## Dataset entries
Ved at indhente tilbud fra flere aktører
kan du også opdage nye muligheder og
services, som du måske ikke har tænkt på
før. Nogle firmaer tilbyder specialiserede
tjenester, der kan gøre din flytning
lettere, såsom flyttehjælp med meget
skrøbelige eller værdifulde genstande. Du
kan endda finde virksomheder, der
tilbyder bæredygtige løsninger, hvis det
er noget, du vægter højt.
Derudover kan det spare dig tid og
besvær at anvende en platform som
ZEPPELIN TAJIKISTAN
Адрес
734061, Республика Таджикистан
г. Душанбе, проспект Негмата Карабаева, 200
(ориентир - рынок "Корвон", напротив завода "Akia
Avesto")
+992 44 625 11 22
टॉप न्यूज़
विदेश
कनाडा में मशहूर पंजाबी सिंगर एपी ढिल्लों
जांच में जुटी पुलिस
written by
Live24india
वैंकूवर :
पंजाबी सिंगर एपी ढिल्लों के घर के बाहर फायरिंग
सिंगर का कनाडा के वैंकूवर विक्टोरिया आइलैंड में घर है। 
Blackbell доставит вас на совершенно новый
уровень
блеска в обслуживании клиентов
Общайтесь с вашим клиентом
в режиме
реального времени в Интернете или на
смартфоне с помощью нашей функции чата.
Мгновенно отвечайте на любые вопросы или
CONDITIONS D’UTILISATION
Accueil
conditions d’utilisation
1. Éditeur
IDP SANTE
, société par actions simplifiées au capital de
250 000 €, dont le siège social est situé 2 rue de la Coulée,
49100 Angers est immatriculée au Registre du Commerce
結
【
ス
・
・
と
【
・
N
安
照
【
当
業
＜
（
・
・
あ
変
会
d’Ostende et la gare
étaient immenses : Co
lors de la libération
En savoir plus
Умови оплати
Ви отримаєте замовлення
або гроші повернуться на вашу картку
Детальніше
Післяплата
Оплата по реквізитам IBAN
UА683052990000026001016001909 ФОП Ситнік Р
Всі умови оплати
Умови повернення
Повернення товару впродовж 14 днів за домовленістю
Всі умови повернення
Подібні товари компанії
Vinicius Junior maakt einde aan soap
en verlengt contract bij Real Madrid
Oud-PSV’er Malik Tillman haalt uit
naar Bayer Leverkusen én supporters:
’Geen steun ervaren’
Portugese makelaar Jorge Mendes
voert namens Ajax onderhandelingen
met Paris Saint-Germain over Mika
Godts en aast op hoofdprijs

## Job
Write the whole of the data out again exactly as it stands.

## Answer to the exercise
Ved at indhente tilbud fra flere aktører
kan du også opdage nye muligheder og
services, som du måske ikke har tænkt på
før. Nogle firmaer tilbyder specialiserede
tjenester, der kan gøre din flytning
lettere, såsom flyttehjælp med meget
skrøbelige eller værdifulde genstande. Du
kan endda finde virksomheder, der
tilbyder bæredygtige løsninger, hvis det
er noget, du vægter højt.
Derudover kan det spare dig tid og
besvær at anvende en platform som
ZEPPELIN TAJIKISTAN
Адрес
734061, Республика Таджикистан
г. Душанбе, проспект Негмата Карабаева, 200
(ориентир - рынок "Корвон", напротив завода "Akia
Avesto")
+992 44 625 11 22
टॉप न्यूज़
विदेश
कनाडा में मशहूर पंजाबी सिंगर एपी ढिल्लों
जांच में जुटी पुलिस
written by
Live24india
वैंकूवर :
पंजाबी सिंगर एपी ढिल्लों के घर के बाहर फायरिंग
सिंगर का कनाडा के वैंकूवर विक्टोरिया आइलैंड में घर है। 
Blackbell доставит вас на совершенно новый
уровень
блеска в обслуживании клиентов
Общайтесь с вашим клиентом
в режиме
реального времени в Интернете или на
смартфоне с помощью нашей функции чата.
Мгновенно отвечайте на любые вопросы или
CONDITIONS D’UTILISATION
Accueil
conditions d’utilisation
1. Éditeur
IDP SANTE
, société par actions simplifiées au capital de
250 000 €, dont le siège social est situé 2 rue de la Coulée,
49100 Angers est immatriculée au Registre du Commerce
結
【
ス
・
・
と
【
・
N
安
照
【
当
業
＜
（
・
・
あ
変
会
d’Ostende et la gare
étaient immenses : Co
lors de la libération
En savoir plus
Умови оплати
Ви отримаєте замовлення
або гроші повернуться на вашу картку
Детальніше
Післяплата
Оплата по реквізитам IBAN
UА683052990000026001016001909 ФОП Ситнік Р
Всі умови оплати
Умови повернення
Повернення товару впродовж 14 днів за домовленістю
Всі умови повернення
Подібні товари компанії
Vinicius Junior maakt einde aan soap
en verlengt contract bij Real Madrid
Oud-PSV’er Malik Tillman haalt uit
naar Bayer Leverkusen én supporters:
’Geen steun ervaren’
Portugese makelaar Jorge Mendes
voert namens Ajax onderhandelingen
met Paris Saint-Germain over Mika
Godts en aast op hoofdprijs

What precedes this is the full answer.